Could the data below be copied out in full, word for word?

★ ★ ★ ★ ★ ★ ★

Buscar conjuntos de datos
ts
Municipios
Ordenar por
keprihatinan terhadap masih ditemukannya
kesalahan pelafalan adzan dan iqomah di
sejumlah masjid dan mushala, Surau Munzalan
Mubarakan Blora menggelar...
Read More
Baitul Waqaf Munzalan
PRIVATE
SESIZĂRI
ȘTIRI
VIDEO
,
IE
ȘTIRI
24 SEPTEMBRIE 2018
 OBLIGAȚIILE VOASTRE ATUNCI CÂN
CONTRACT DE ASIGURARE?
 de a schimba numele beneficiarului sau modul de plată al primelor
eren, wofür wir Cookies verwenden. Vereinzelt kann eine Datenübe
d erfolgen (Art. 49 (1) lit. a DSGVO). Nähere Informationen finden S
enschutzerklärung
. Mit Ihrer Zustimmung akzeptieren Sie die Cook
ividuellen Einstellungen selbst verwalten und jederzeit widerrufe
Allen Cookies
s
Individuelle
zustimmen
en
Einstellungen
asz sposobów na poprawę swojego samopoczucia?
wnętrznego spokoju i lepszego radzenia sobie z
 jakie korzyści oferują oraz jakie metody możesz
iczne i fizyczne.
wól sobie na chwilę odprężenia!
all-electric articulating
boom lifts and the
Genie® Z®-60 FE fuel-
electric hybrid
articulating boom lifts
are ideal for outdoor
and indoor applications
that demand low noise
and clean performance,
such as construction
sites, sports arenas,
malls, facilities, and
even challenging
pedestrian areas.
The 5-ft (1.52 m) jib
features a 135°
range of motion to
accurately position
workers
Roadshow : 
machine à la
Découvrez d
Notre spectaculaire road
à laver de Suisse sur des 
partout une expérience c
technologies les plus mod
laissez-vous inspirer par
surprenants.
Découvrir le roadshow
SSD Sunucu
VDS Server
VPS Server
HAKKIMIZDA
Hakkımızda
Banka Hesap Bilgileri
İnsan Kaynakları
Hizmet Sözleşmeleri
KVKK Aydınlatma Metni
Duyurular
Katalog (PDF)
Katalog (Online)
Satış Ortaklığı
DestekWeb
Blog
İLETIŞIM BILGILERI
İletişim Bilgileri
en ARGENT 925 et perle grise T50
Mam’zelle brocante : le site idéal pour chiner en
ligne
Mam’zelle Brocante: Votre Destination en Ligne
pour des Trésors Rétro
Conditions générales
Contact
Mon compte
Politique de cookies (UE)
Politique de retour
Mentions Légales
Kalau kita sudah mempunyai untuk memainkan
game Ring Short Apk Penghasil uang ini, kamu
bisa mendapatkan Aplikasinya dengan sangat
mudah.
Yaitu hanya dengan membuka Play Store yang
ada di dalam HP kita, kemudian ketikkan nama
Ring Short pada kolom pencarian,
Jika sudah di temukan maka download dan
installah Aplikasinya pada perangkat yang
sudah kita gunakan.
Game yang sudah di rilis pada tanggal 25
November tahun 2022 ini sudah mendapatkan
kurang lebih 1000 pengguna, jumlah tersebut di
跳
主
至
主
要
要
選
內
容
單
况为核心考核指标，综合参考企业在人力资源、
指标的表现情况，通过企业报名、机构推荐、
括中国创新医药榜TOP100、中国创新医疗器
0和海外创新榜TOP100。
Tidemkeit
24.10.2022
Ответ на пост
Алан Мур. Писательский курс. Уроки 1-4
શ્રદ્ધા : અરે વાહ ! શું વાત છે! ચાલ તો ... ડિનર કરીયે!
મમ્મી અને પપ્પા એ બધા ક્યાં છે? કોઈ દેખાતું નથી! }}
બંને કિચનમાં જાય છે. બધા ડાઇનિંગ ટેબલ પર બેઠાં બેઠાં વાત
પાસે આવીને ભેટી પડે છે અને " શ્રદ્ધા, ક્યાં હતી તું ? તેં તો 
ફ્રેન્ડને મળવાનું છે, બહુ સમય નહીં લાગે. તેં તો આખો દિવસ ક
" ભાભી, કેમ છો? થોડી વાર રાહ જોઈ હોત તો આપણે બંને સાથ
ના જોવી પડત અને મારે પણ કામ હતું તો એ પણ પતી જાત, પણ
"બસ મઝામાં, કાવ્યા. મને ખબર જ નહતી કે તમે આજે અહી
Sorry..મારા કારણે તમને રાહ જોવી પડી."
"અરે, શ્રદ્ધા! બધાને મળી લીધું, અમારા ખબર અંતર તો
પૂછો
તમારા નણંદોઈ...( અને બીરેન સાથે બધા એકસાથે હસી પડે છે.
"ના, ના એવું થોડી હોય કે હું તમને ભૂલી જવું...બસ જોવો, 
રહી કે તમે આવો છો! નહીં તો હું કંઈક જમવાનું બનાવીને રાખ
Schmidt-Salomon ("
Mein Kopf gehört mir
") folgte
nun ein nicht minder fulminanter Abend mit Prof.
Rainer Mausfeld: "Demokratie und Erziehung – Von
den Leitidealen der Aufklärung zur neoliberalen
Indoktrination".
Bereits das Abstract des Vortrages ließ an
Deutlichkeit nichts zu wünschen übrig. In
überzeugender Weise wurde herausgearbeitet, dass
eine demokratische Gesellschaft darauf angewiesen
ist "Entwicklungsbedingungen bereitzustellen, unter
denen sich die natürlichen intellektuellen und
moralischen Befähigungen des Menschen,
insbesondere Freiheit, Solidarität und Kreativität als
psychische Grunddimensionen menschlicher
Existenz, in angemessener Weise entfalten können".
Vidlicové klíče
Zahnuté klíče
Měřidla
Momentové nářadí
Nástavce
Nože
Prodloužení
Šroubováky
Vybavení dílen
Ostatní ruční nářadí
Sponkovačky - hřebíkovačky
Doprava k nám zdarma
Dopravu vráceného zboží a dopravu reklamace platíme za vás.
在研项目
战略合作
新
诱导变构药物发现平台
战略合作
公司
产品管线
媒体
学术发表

★ ★ ★ ★ ★ ★ ★

Answer to this exercise
Buscar conjuntos de datos
ts
Municipios
Ordenar por
keprihatinan terhadap masih ditemukannya
kesalahan pelafalan adzan dan iqomah di
sejumlah masjid dan mushala, Surau Munzalan
Mubarakan Blora menggelar...
Read More
Baitul Waqaf Munzalan
PRIVATE
SESIZĂRI
ȘTIRI
VIDEO
,
IE
ȘTIRI
24 SEPTEMBRIE 2018
 OBLIGAȚIILE VOASTRE ATUNCI CÂN
CONTRACT DE ASIGURARE?
 de a schimba numele beneficiarului sau modul de plată al primelor
eren, wofür wir Cookies verwenden. Vereinzelt kann eine Datenübe
d erfolgen (Art. 49 (1) lit. a DSGVO). Nähere Informationen finden S
enschutzerklärung
. Mit Ihrer Zustimmung akzeptieren Sie die Cook
ividuellen Einstellungen selbst verwalten und jederzeit widerrufe
Allen Cookies
s
Individuelle
zustimmen
en
Einstellungen
asz sposobów na poprawę swojego samopoczucia?
wnętrznego spokoju i lepszego radzenia sobie z
 jakie korzyści oferują oraz jakie metody możesz
iczne i fizyczne.
wól sobie na chwilę odprężenia!
all-electric articulating
boom lifts and the
Genie® Z®-60 FE fuel-
electric hybrid
articulating boom lifts
are ideal for outdoor
and indoor applications
that demand low noise
and clean performance,
such as construction
sites, sports arenas,
malls, facilities, and
even challenging
pedestrian areas.
The 5-ft (1.52 m) jib
features a 135°
range of motion to
accurately position
workers
Roadshow : 
machine à la
Découvrez d
Notre spectaculaire road
à laver de Suisse sur des 
partout une expérience c
technologies les plus mod
laissez-vous inspirer par
surprenants.
Découvrir le roadshow
SSD Sunucu
VDS Server
VPS Server
HAKKIMIZDA
Hakkımızda
Banka Hesap Bilgileri
İnsan Kaynakları
Hizmet Sözleşmeleri
KVKK Aydınlatma Metni
Duyurular
Katalog (PDF)
Katalog (Online)
Satış Ortaklığı
DestekWeb
Blog
İLETIŞIM BILGILERI
İletişim Bilgileri
en ARGENT 925 et perle grise T50
Mam’zelle brocante : le site idéal pour chiner en
ligne
Mam’zelle Brocante: Votre Destination en Ligne
pour des Trésors Rétro
Conditions générales
Contact
Mon compte
Politique de cookies (UE)
Politique de retour
Mentions Légales
Kalau kita sudah mempunyai untuk memainkan
game Ring Short Apk Penghasil uang ini, kamu
bisa mendapatkan Aplikasinya dengan sangat
mudah.
Yaitu hanya dengan membuka Play Store yang
ada di dalam HP kita, kemudian ketikkan nama
Ring Short pada kolom pencarian,
Jika sudah di temukan maka download dan
installah Aplikasinya pada perangkat yang
sudah kita gunakan.
Game yang sudah di rilis pada tanggal 25
November tahun 2022 ini sudah mendapatkan
kurang lebih 1000 pengguna, jumlah tersebut di
跳
主
至
主
要
要
選
內
容
單
况为核心考核指标，综合参考企业在人力资源、
指标的表现情况，通过企业报名、机构推荐、
括中国创新医药榜TOP100、中国创新医疗器
0和海外创新榜TOP100。
Tidemkeit
24.10.2022
Ответ на пост
Алан Мур. Писательский курс. Уроки 1-4
શ્રદ્ધા : અરે વાહ ! શું વાત છે! ચાલ તો ... ડિનર કરીયે!
મમ્મી અને પપ્પા એ બધા ક્યાં છે? કોઈ દેખાતું નથી! }}
બંને કિચનમાં જાય છે. બધા ડાઇનિંગ ટેબલ પર બેઠાં બેઠાં વાત
પાસે આવીને ભેટી પડે છે અને " શ્રદ્ધા, ક્યાં હતી તું ? તેં તો 
ફ્રેન્ડને મળવાનું છે, બહુ સમય નહીં લાગે. તેં તો આખો દિવસ ક
" ભાભી, કેમ છો? થોડી વાર રાહ જોઈ હોત તો આપણે બંને સાથ
ના જોવી પડત અને મારે પણ કામ હતું તો એ પણ પતી જાત, પણ
"બસ મઝામાં, કાવ્યા. મને ખબર જ નહતી કે તમે આજે અહી
Sorry..મારા કારણે તમને રાહ જોવી પડી."
"અરે, શ્રદ્ધા! બધાને મળી લીધું, અમારા ખબર અંતર તો
પૂછો
તમારા નણંદોઈ...( અને બીરેન સાથે બધા એકસાથે હસી પડે છે.
"ના, ના એવું થોડી હોય કે હું તમને ભૂલી જવું...બસ જોવો, 
રહી કે તમે આવો છો! નહીં તો હું કંઈક જમવાનું બનાવીને રાખ
Schmidt-Salomon ("
Mein Kopf gehört mir
") folgte
nun ein nicht minder fulminanter Abend mit Prof.
Rainer Mausfeld: "Demokratie und Erziehung – Von
den Leitidealen der Aufklärung zur neoliberalen
Indoktrination".
Bereits das Abstract des Vortrages ließ an
Deutlichkeit nichts zu wünschen übrig. In
überzeugender Weise wurde herausgearbeitet, dass
eine demokratische Gesellschaft darauf angewiesen
ist "Entwicklungsbedingungen bereitzustellen, unter
denen sich die natürlichen intellektuellen und
moralischen Befähigungen des Menschen,
insbesondere Freiheit, Solidarität und Kreativität als
psychische Grunddimensionen menschlicher
Existenz, in angemessener Weise entfalten können".
Vidlicové klíče
Zahnuté klíče
Měřidla
Momentové nářadí
Nástavce
Nože
Prodloužení
Šroubováky
Vybavení dílen
Ostatní ruční nářadí
Sponkovačky - hřebíkovačky
Doprava k nám zdarma
Dopravu vráceného zboží a dopravu reklamace platíme za vás.
在研项目
战略合作
新
诱导变构药物发现平台
战略合作
公司
产品管线
媒体
学术发表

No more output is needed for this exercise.